## EXERCISE GOAL:
Convert the listing below into a JSON list of strings, one string per line, covering every line and omitting blank lines. Leave the pictures out of the output.

## DATASET:
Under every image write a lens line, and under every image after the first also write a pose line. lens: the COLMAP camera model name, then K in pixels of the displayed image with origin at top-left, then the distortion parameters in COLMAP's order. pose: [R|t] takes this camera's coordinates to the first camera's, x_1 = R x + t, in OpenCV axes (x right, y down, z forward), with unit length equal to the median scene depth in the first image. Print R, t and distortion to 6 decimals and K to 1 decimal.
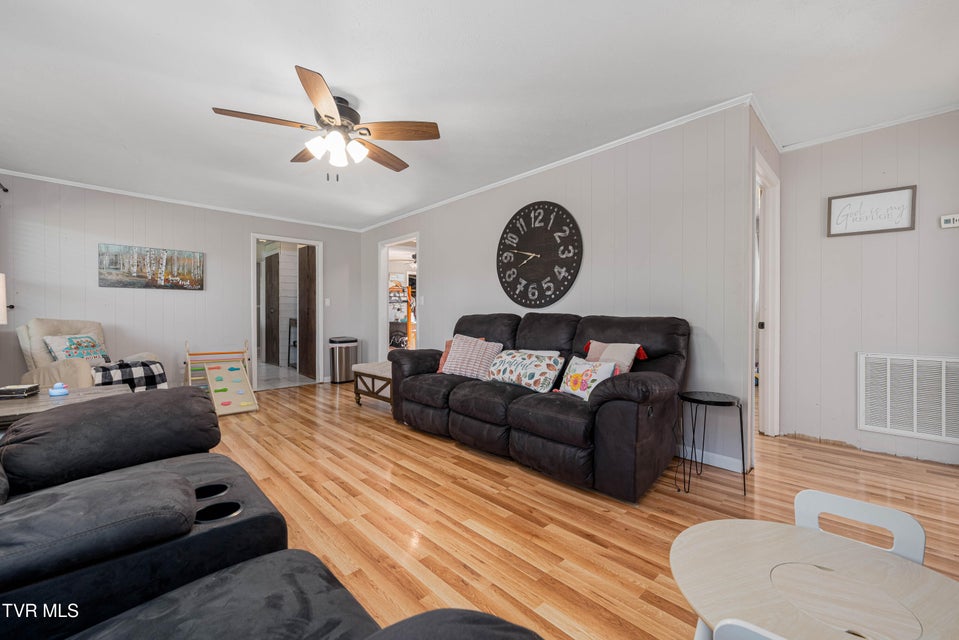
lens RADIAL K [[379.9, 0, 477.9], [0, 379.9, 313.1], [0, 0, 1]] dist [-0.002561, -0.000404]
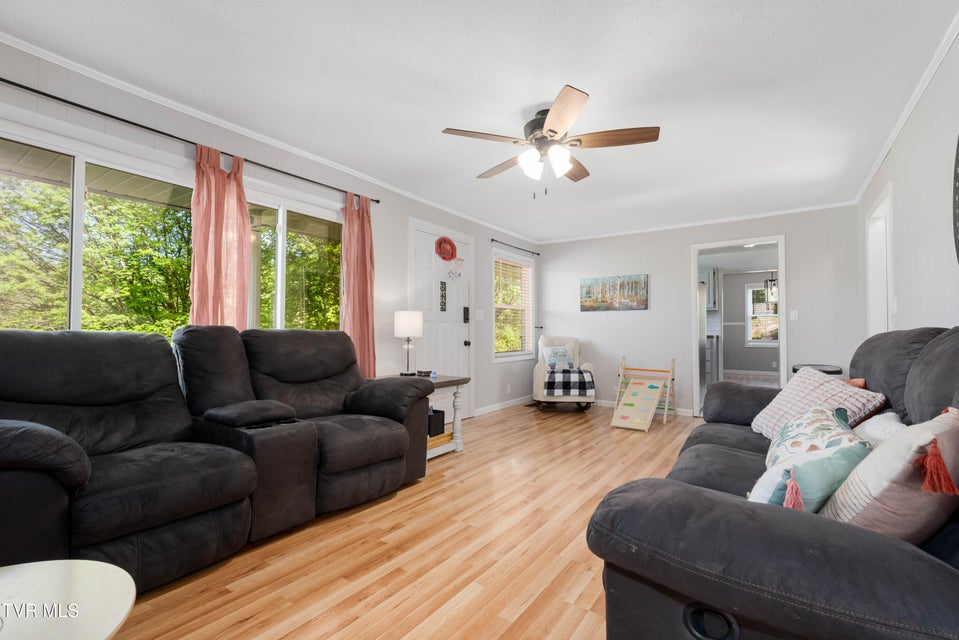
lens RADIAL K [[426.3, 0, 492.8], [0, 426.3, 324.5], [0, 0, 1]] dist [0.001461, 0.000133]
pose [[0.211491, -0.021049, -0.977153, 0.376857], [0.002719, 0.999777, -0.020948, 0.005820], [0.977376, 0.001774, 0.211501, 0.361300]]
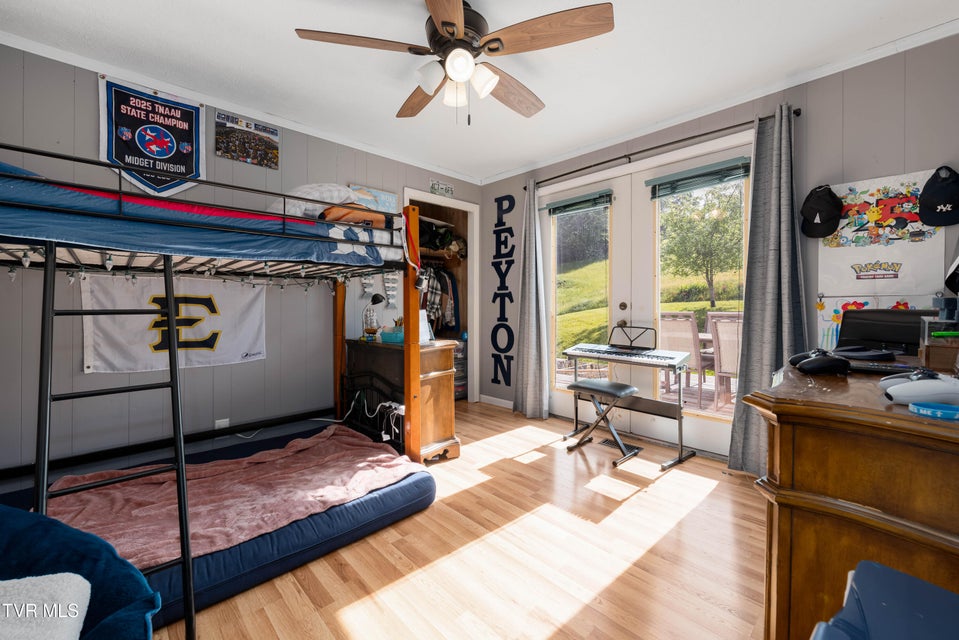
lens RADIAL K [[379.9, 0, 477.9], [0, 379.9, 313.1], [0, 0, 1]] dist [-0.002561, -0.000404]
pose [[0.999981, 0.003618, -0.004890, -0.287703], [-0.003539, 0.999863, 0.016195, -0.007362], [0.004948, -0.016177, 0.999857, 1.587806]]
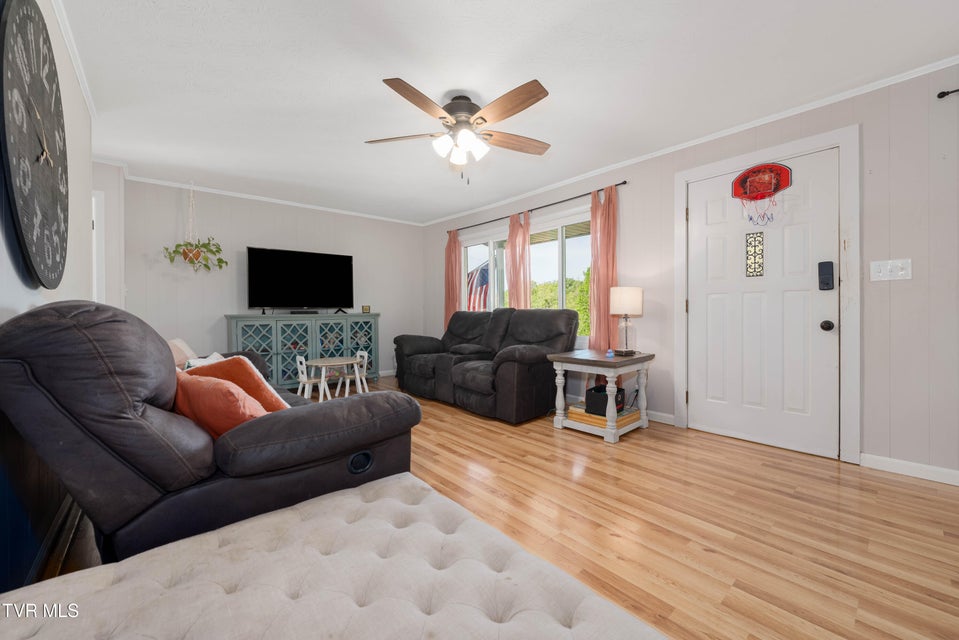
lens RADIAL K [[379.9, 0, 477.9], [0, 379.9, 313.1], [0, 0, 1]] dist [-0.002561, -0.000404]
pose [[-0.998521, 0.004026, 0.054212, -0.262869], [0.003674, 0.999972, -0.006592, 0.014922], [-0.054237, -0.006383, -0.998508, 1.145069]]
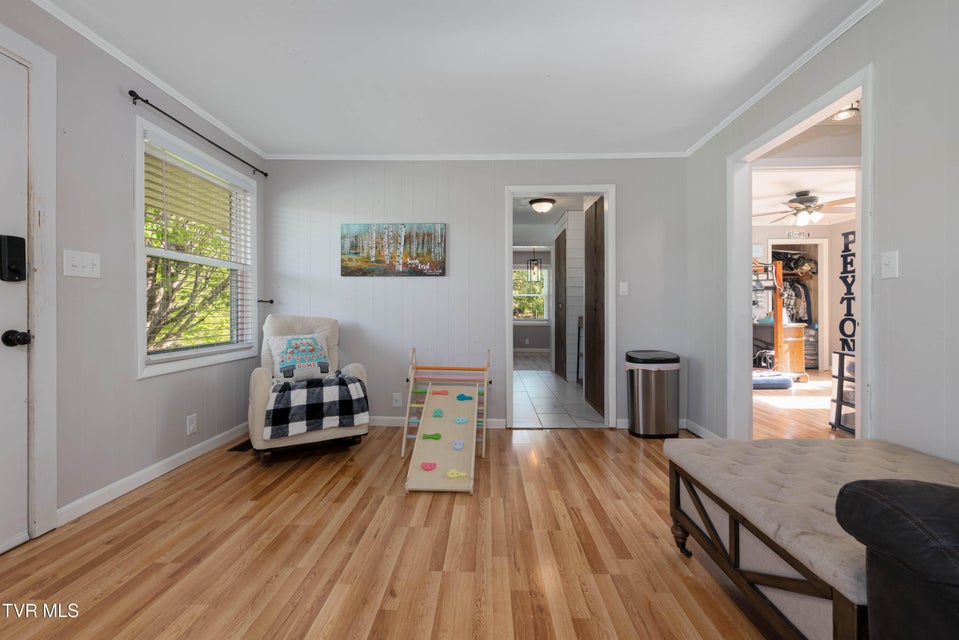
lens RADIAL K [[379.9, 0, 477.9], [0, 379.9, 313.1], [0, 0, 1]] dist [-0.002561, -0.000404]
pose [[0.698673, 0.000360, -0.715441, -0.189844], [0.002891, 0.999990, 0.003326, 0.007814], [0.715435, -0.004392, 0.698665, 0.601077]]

## RESULT FOR THIS EXERCISE:
[
  "Under every image write a lens line, and under every image after the first also write a pose line. lens: the COLMAP camera model name, then K in pixels of the displayed image with origin at top-left, then the distortion parameters in COLMAP's order. pose: [R|t] takes this camera's coordinates to the first camera's, x_1 = R x + t, in OpenCV axes (x right, y down, z forward), with unit length equal to the median scene depth in the first image. Print R, t and distortion to 6 decimals and K to 1 decimal.",
  "lens RADIAL K [[379.9, 0, 477.9], [0, 379.9, 313.1], [0, 0, 1]] dist [-0.002561, -0.000404]",
  "lens RADIAL K [[426.3, 0, 492.8], [0, 426.3, 324.5], [0, 0, 1]] dist [0.001461, 0.000133]",
  "pose [[0.211491, -0.021049, -0.977153, 0.376857], [0.002719, 0.999777, -0.020948, 0.005820], [0.977376, 0.001774, 0.211501, 0.361300]]",
  "lens RADIAL K [[379.9, 0, 477.9], [0, 379.9, 313.1], [0, 0, 1]] dist [-0.002561, -0.000404]",
  "pose [[0.999981, 0.003618, -0.004890, -0.287703], [-0.003539, 0.999863, 0.016195, -0.007362], [0.004948, -0.016177, 0.999857, 1.587806]]",
  "lens RADIAL K [[379.9, 0, 477.9], [0, 379.9, 313.1], [0, 0, 1]] dist [-0.002561, -0.000404]",
  "pose [[-0.998521, 0.004026, 0.054212, -0.262869], [0.003674, 0.999972, -0.006592, 0.014922], [-0.054237, -0.006383, -0.998508, 1.145069]]",
  "lens RADIAL K [[379.9, 0, 477.9], [0, 379.9, 313.1], [0, 0, 1]] dist [-0.002561, -0.000404]",
  "pose [[0.698673, 0.000360, -0.715441, -0.189844], [0.002891, 0.999990, 0.003326, 0.007814], [0.715435, -0.004392, 0.698665, 0.601077]]"
]